■ **任务说明**:
请原样复述下方所有记录中的各行文字，答案里不要放入图片。

[数据集条目]

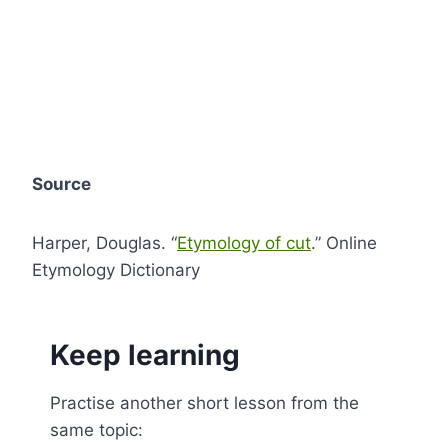
Source
Harper, Douglas. “
Etymology of cut
.” Online
Etymology Dictionary
Keep learning
Practise another short lesson from the
same topic:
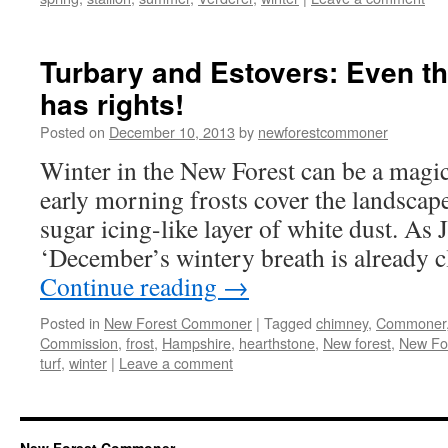
Turbary and Estovers: Even t
has rights!
Posted on
December 10, 2013
by
newforestcommoner
Winter in the New Forest can be a magic
early morning frosts cover the landscape
sugar icing-like layer of white dust. A
‘December’s wintery breath is already 
Continue reading
→
Posted in
New Forest Commoner
|
Tagged
chimney
,
Commoner
Commission
,
frost
,
Hampshire
,
hearthstone
,
New forest
,
New Fo
turf
,
winter
|
Leave a comment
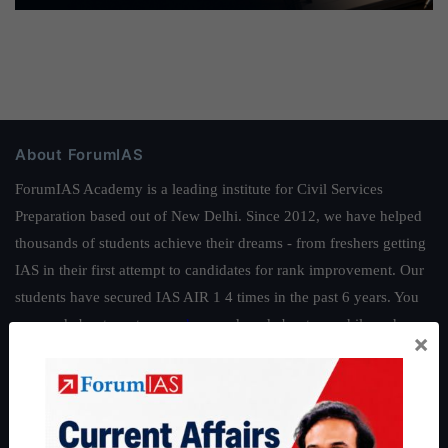
About ForumIAS
ForumIAS Academy is a leading institute for Civil Services
Preparation based out of New Delhi. Since 2012, we have helped
thousands of students achieve their dreams - from freshers getting
IAS in their first attempt to candidates for rank improvement. Our
students have secured IAS AIR 1 4 times in the past 6 years. You
can read about our toppers
here
and read about our philosophy
×
here
.
Guides by ForumIAS
Polity
|
Environment
|
Economy
|
IFoS Preparation Guide
|
Crack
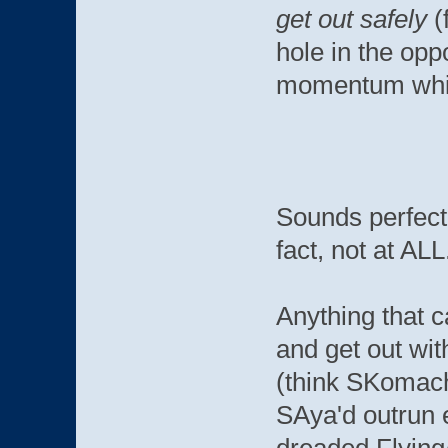
get out safely
(
hole in the op
momentum while
Sounds perfectl
fact, not at ALL
Anything that c
and get out wi
(think SKomachi
SAya'd outrun 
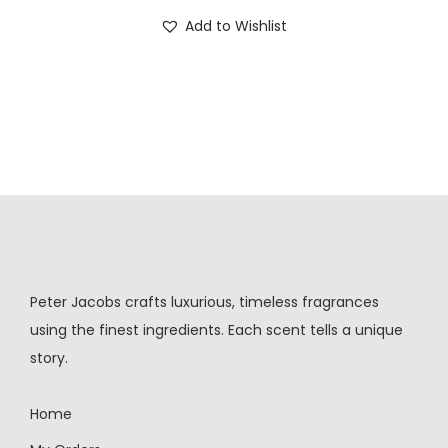
Add to Wishlist
Peter Jacobs crafts luxurious, timeless fragrances
using the finest ingredients. Each scent tells a unique
story.
Home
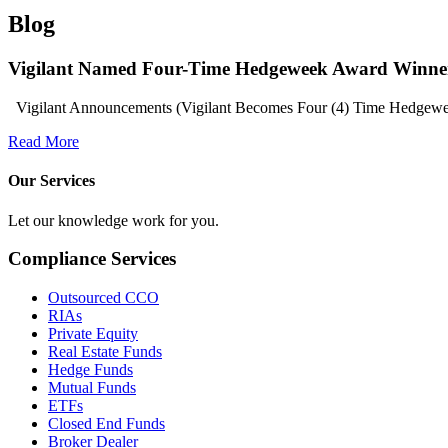
Blog
Vigilant Named Four-Time Hedgeweek Award Winne
Vigilant Announcements (Vigilant Becomes Four (4) Time Hedgeweek
Read More
Our Services
Let our knowledge work for you.
Compliance Services
Outsourced CCO
RIAs
Private Equity
Real Estate Funds
Hedge Funds
Mutual Funds
ETFs
Closed End Funds
Broker Dealer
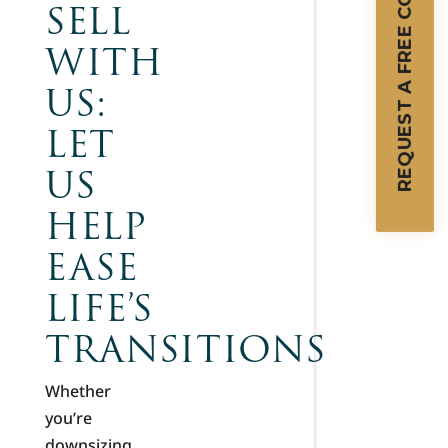
REQUEST A FREE CONSULTATION
SELL
WITH
US:
LET
US
HELP
EASE
LIFE’S
TRANSITIONS
Whether
you’re
downsizing,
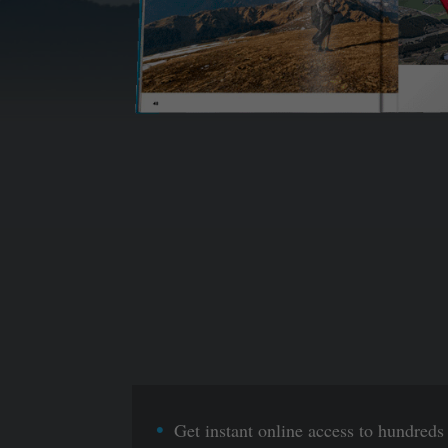
Get instant online access to hundreds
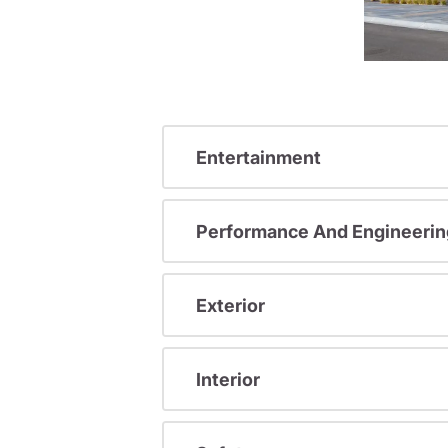
Entertainment
Performance And Engineerin
Exterior
Interior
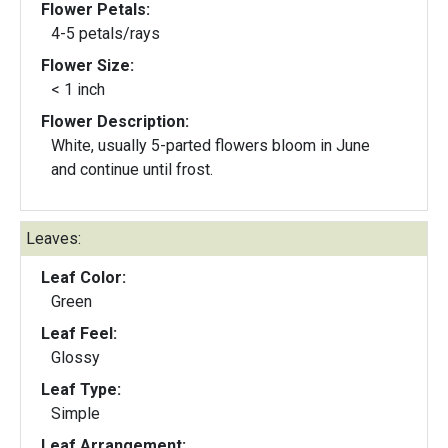
Flower Petals:
4-5 petals/rays
Flower Size:
< 1 inch
Flower Description:
White, usually 5-parted flowers bloom in June
and continue until frost.
Leaves:
Leaf Color:
Green
Leaf Feel:
Glossy
Leaf Type:
Simple
Leaf Arrangement:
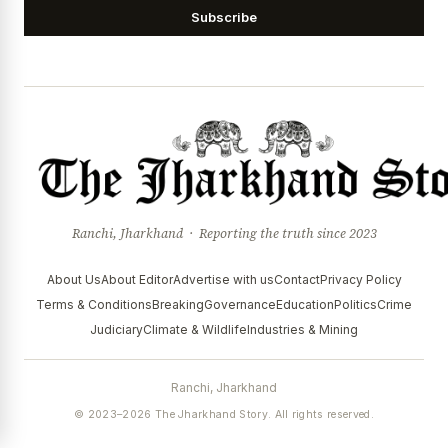
Subscribe
Ranchi, Jharkhand · Reporting the truth since 2023
About Us
About Editor
Advertise with us
Contact
Privacy Policy
Terms & Conditions
Breaking
Governance
Education
Politics
Crime
Judiciary
Climate & Wildlife
Industries & Mining
Ranchi, Jharkhand
© 2023–2026 The Jharkhand Story. All rights reserved.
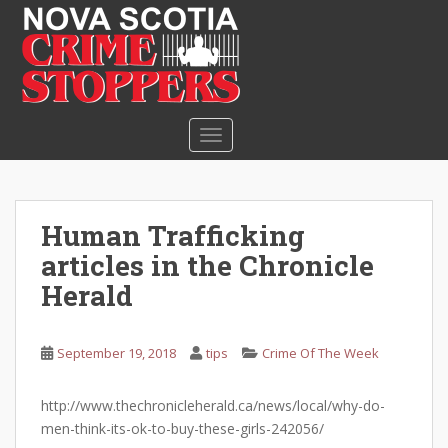
S
k
i
p
t
o
TOGGLE NAVIGATION
m
a
i
n
Human Trafficking
c
articles in the Chronicle
o
n
Herald
t
e
September 19, 2018
tips
Crime Of The Week
n
t
http://www.thechronicleherald.ca/news/local/why-do-
men-think-its-ok-to-buy-these-girls-242056/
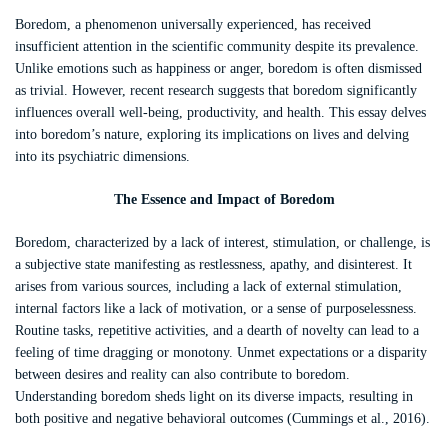
Boredom, a phenomenon universally experienced, has received
insufficient attention in the scientific community despite its prevalence.
Unlike emotions such as happiness or anger, boredom is often dismissed
as trivial. However, recent research suggests that boredom significantly
influences overall well-being, productivity, and health. This essay delves
into boredom’s nature, exploring its implications on lives and delving
into its psychiatric dimensions.
The Essence and Impact of Boredom
Boredom, characterized by a lack of interest, stimulation, or challenge, is
a subjective state manifesting as restlessness, apathy, and disinterest. It
arises from various sources, including a lack of external stimulation,
internal factors like a lack of motivation, or a sense of purposelessness.
Routine tasks, repetitive activities, and a dearth of novelty can lead to a
feeling of time dragging or monotony. Unmet expectations or a disparity
between desires and reality can also contribute to boredom.
Understanding boredom sheds light on its diverse impacts, resulting in
both positive and negative behavioral outcomes (Cummings et al., 2016).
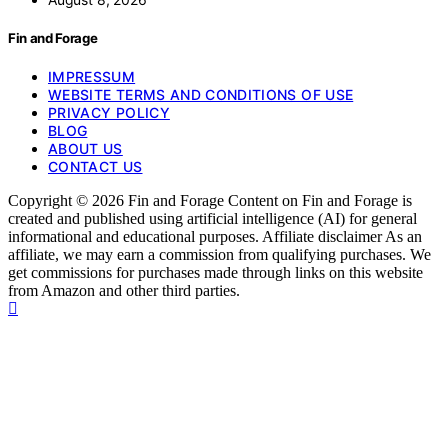
Fin and Forage
IMPRESSUM
WEBSITE TERMS AND CONDITIONS OF USE
PRIVACY POLICY
BLOG
ABOUT US
CONTACT US
Copyright © 2026 Fin and Forage Content on Fin and Forage is
created and published using artificial intelligence (AI) for general
informational and educational purposes. Affiliate disclaimer As an
affiliate, we may earn a commission from qualifying purchases. We
get commissions for purchases made through links on this website
from Amazon and other third parties.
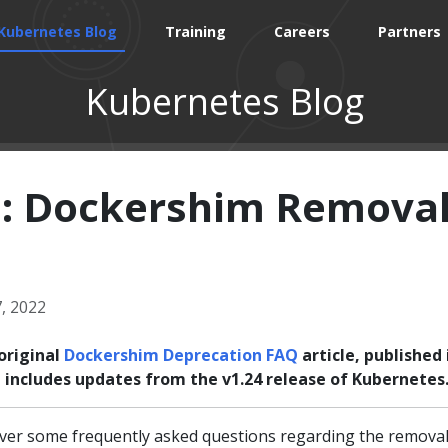
Kubernetes Blog
Training
Careers
Partners
Kubernetes Blog
: Dockershim Remova
, 2022
original
Dockershim Deprecation FAQ
article, published 
le includes updates from the v1.24 release of Kubernetes
er some frequently asked questions regarding the removal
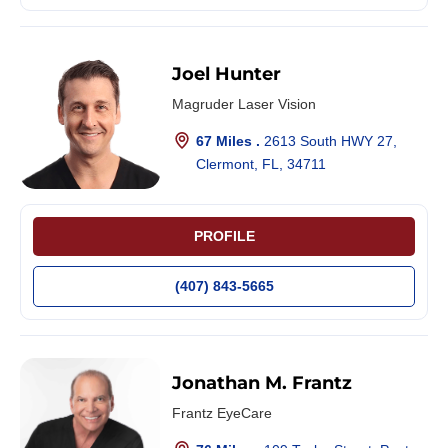
Joel Hunter
Magruder Laser Vision
67 Miles .
2613 South HWY 27,
Clermont, FL, 34711
PROFILE
(407) 843-5665
Jonathan M. Frantz
Frantz EyeCare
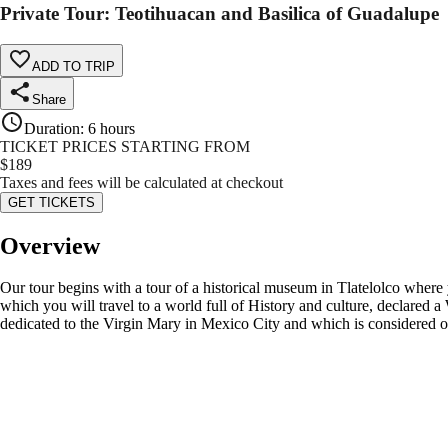
Private Tour: Teotihuacan and Basilica of Guadalupe
ADD TO TRIP
Share
Duration
:
6 hours
TICKET PRICES STARTING FROM
$
189
Taxes and fees will be calculated at checkout
GET TICKETS
Overview
Our tour begins with a tour of a historical museum in Tlatelolco where y
which you will travel to a world full of History and culture, declared 
dedicated to the Virgin Mary in Mexico City and which is considered on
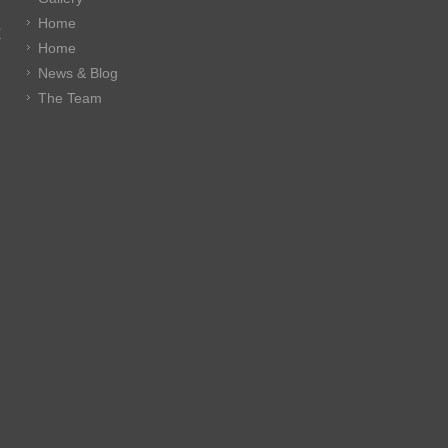
Home
E
Home
News & Blog
The Team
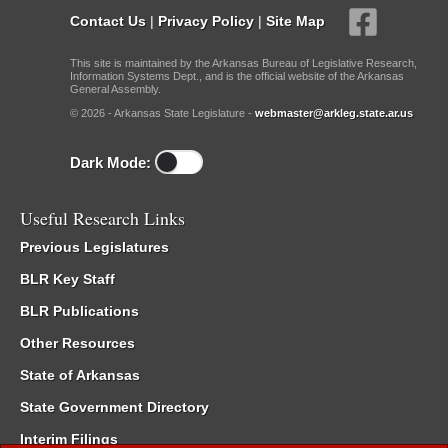
Contact Us
|
Privacy Policy
|
Site Map
This site is maintained by the Arkansas Bureau of Legislative Research,
Information Systems Dept., and is the official website of the Arkansas
General Assembly.
© 2026 - Arkansas State Legislature -
webmaster@arkleg.state.ar.us
Dark Mode:
Useful Research Links
Previous Legislatures
BLR Key Staff
BLR Publications
Other Resources
State of Arkansas
State Government Directory
Interim Filings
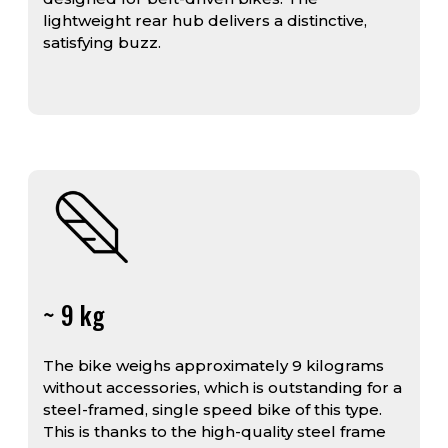
lightweight rear hub delivers a distinctive,
satisfying buzz.
~ 9 kg
The bike weighs approximately 9 kilograms
without accessories, which is outstanding for a
steel-framed, single speed bike of this type.
This is thanks to the high-quality steel frame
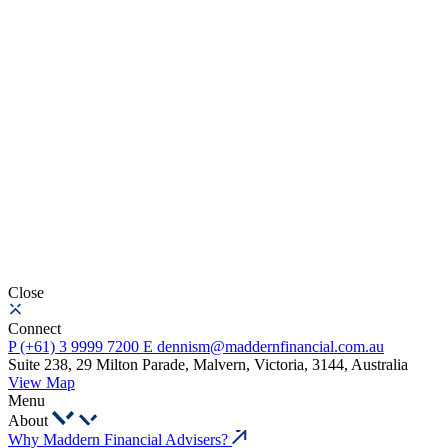
Close
Connect
P
(+61) 3 9999 7200
E
dennism@maddernfinancial.com.au
Suite 238, 29 Milton Parade, Malvern, Victoria, 3144, Australia
View Map
Menu
About
Why Maddern Financial Advisers?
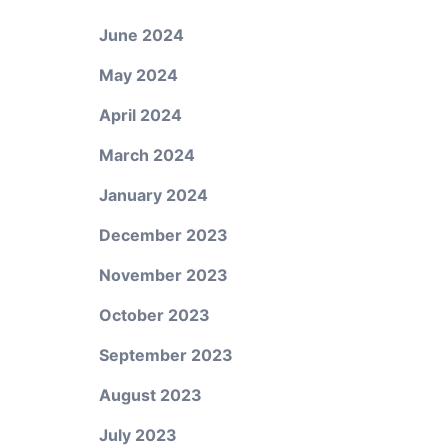
June 2024
May 2024
April 2024
March 2024
January 2024
December 2023
November 2023
October 2023
September 2023
August 2023
July 2023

■ **本题结果**:
Source
Harper, Douglas. “
Etymology of cut
.” Online
Etymology Dictionary
Keep learning
Practise another short lesson from the
same topic:
Turbary and Estovers: Even t
has rights!
Posted on
December 10, 2013
by
newforestcommoner
Winter in the New Forest can be a magic
early morning frosts cover the landscape
sugar icing-like layer of white dust. A
‘December’s wintery breath is already 
Continue reading
→
Posted in
New Forest Commoner
|
Tagged
chimney
,
Commoner
Commission
,
frost
,
Hampshire
,
hearthstone
,
New forest
,
New Fo
turf
,
winter
|
Leave a comment
About ForumIAS
ForumIAS Academy is a leading institute for Civil Services
Preparation based out of New Delhi. Since 2012, we have helped
thousands of students achieve their dreams - from freshers getting
IAS in their first attempt to candidates for rank improvement. Our
students have secured IAS AIR 1 4 times in the past 6 years. You
can read about our toppers
here
and read about our philosophy
×
here
.
Guides by ForumIAS
Polity
|
Environment
|
Economy
|
IFoS Preparation Guide
|
Crack
get out safely
(
hole in the op
momentum while
Sounds perfectl
fact, not at ALL
Anything that c
and get out wi
(think SKomachi
SAya'd outrun 
Add to Wishlist
Peter Jacobs crafts luxurious, timeless fragrances
using the finest ingredients. Each scent tells a unique
story.
Home
Blog
Vigilant Named Four-Time Hedgeweek Award Winne
Vigilant Announcements (Vigilant Becomes Four (4) Time Hedgeweek
Read More
Our Services
Let our knowledge work for you.
Compliance Services
Outsourced CCO
RIAs
Private Equity
Real Estate Funds
Hedge Funds
Mutual Funds
ETFs
Closed End Funds
Broker Dealer
REQUEST A FREE CONSULTATION
SELL
WITH
US:
LET
US
HELP
EASE
LIFE’S
TRANSITIONS
Whether
you’re
downsizing,
Get instant online access to hundreds
Entertainment
Performance And Engineerin
Exterior
Interior
Flower Petals:
4-5 petals/rays
Flower Size:
< 1 inch
Flower Description:
White, usually 5-parted flowers bloom in June
and continue until frost.
Leaves:
Leaf Color:
Green
Leaf Feel:
Glossy
Leaf Type:
Simple
Leaf Arrangement:
Subscribe
Ranchi, Jharkhand · Reporting the truth since 2023
About Us
About Editor
Advertise with us
Contact
Privacy Policy
Terms & Conditions
Breaking
Governance
Education
Politics
Crime
Judiciary
Climate & Wildlife
Industries & Mining
Ranchi, Jharkhand
© 2023–2026 The Jharkhand Story. All rights reserved.
S
k
i
p
t
o
TOGGLE NAVIGATION
m
a
i
n
Human Trafficking
c
articles in the Chronicle
o
n
Herald
t
e
September 19, 2018
tips
Crime Of The Week
n
t
http://www.thechronicleherald.ca/news/local/why-do-
men-think-its-ok-to-buy-these-girls-242056/
Boredom, a phenomenon universally experienced, has received
insufficient attention in the scientific community despite its prevalence.
Unlike emotions such as happiness or anger, boredom is often dismissed
as trivial. However, recent research suggests that boredom significantly
influences overall well-being, productivity, and health. This essay delves
into boredom’s nature, exploring its implications on lives and delving
into its psychiatric dimensions.
The Essence and Impact of Boredom
Boredom, characterized by a lack of interest, stimulation, or challenge, is
a subjective state manifesting as restlessness, apathy, and disinterest. It
arises from various sources, including a lack of external stimulation,
internal factors like a lack of motivation, or a sense of purposelessness.
Routine tasks, repetitive activities, and a dearth of novelty can lead to a
feeling of time dragging or monotony. Unmet expectations or a disparity
between desires and reality can also contribute to boredom.
Understanding boredom sheds light on its diverse impacts, resulting in
both positive and negative behavioral outcomes (Cummings et al., 2016).
Fin and Forage
IMPRESSUM
WEBSITE TERMS AND CONDITIONS OF USE
PRIVACY POLICY
BLOG
ABOUT US
CONTACT US
Copyright © 2026 Fin and Forage Content on Fin and Forage is
created and published using artificial intelligence (AI) for general
informational and educational purposes. Affiliate disclaimer As an
affiliate, we may earn a commission from qualifying purchases. We
get commissions for purchases made through links on this website
from Amazon and other third parties.
Kubernetes Blog
Training
Careers
Partners
Kubernetes Blog
: Dockershim Remova
, 2022
original
Dockershim Deprecation FAQ
article, published 
le includes updates from the v1.24 release of Kubernetes
er some frequently asked questions regarding the removal
Joel Hunter
Magruder Laser Vision
67 Miles .
2613 South HWY 27,
Clermont, FL, 34711
PROFILE
(407) 843-5665
Jonathan M. Frantz
Frantz EyeCare
Private Tour: Teotihuacan and Basilica of Guadalupe
ADD TO TRIP
Share
Duration
:
6 hours
TICKET PRICES STARTING FROM
$
189
Taxes and fees will be calculated at checkout
GET TICKETS
Overview
Our tour begins with a tour of a historical museum in Tlatelolco where y
which you will travel to a world full of History and culture, declared 
dedicated to the Virgin Mary in Mexico City and which is considered on
Home
E
Home
News & Blog
The Team
Contact Us
|
Privacy Policy
|
Site Map
This site is maintained by the Arkansas Bureau of Legislative Research,
Information Systems Dept., and is the official website of the Arkansas
General Assembly.
© 2026 - Arkansas State Legislature -
webmaster@arkleg.state.ar.us
Dark Mode:
Useful Research Links
Previous Legislatures
BLR Key Staff
BLR Publications
Other Resources
State of Arkansas
State Government Directory
Interim Filings
lightweight rear hub delivers a distinctive,
satisfying buzz.
~ 9 kg
The bike weighs approximately 9 kilograms
without accessories, which is outstanding for a
steel-framed, single speed bike of this type.
This is thanks to the high-quality steel frame
Close
Connect
P
(+61) 3 9999 7200
E
dennism@maddernfinancial.com.au
Suite 238, 29 Milton Parade, Malvern, Victoria, 3144, Australia
View Map
Menu
About
Why Maddern Financial Advisers?
June 2024
May 2024
April 2024
March 2024
January 2024
December 2023
November 2023
October 2023
September 2023
August 2023
July 2023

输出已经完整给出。